Since the aforementioned MBMS service channel resources are configured in a static or semi-static manner, which means that, during a certain time period, the resources will not be adjusted according to the amount of the service data required to be sent during a scheduling period, thus during a certain time period or a scheduling period, the data amount of an MBMS service or multiple multiplexed MBMS services surpasses the transmission ability of the transmission channel in a certain time period.
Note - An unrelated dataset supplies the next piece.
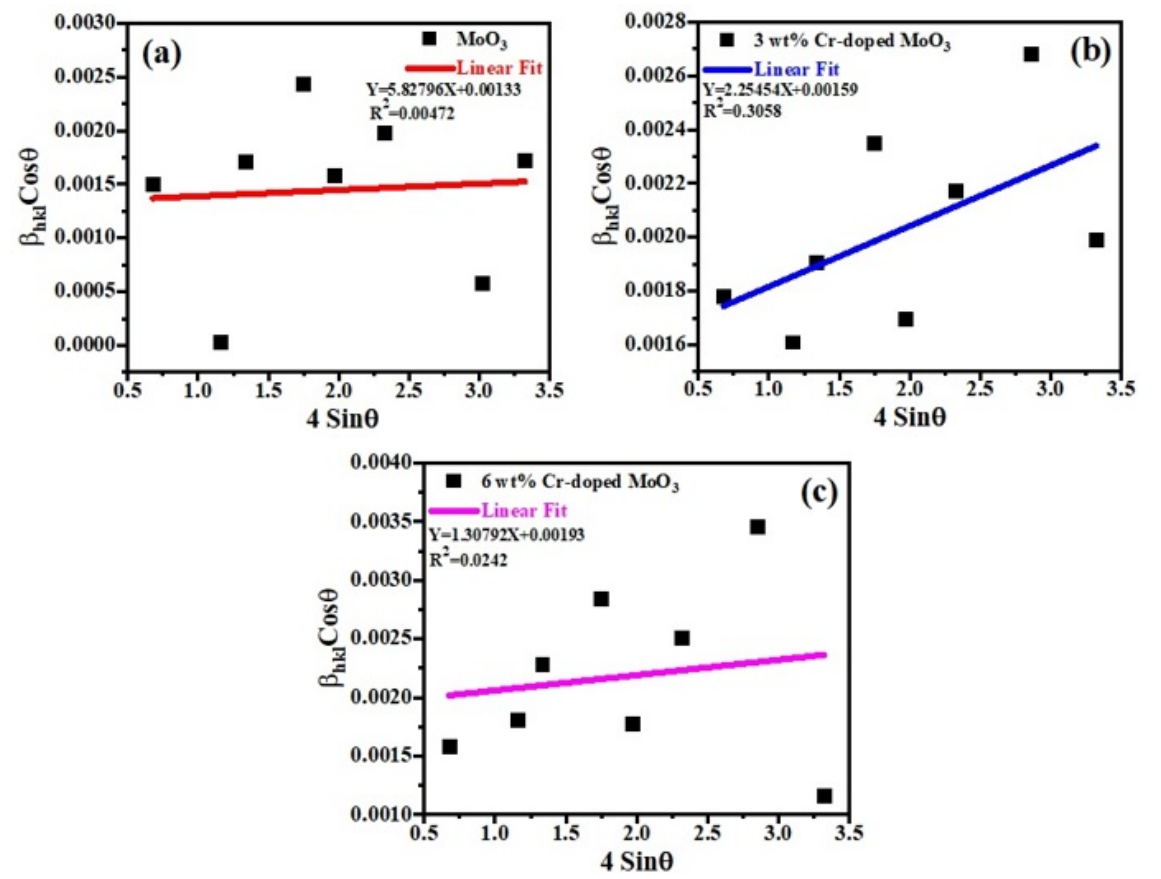
Figure 3. Williamson–Hall (W-H) plots of ( a ) un-doped, ( b ) 3 wt%, and ( c ) 6 wt% Cr-doped MoO 3. Table 1. Data on ( D W – H ) and ( ε W – H ) of un-doped and Cr-doped MoO 3 microrods along with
Under such situation, redundant data will be discarded by the lower-layer network element. If multiple services are multiplexed to the same channel, the lower-layer network element will determine data of which service has to be discarded according to the priorities of the services. This is called data overflow. For example, as shown in FIG. 1, service S1 and service S2 share the same channel, time period 1 and time period 2 in FIG. 1 can be two scheduling periods. According to the SYNC protocol, there is service data of service data S1 to be sent in both of the time period 1 and time period 2. In the time period 1, because the service data amount of S1 and S2 surpasses the maximum transmission ability of the channel resources corresponding to the time period 1, thus part of the service data of S2 cannot be sent.
As mentioned above, due to the dynamical property of the MBMS service, the flow of the service data changes greatly in different time periods, which means that there may be a great difference among the service data required to be sent in different scheduling periods, especially under the situation that one service use one channel or multiple services multiplex a channel while the amount of service is relatively small. Furthermore, resource configuration cannot be increased unlimitedly to meet the requirement of the changes in the service flow. Therefore, the current service data scheduling method may result in loss of service data, which further reduce the service quality.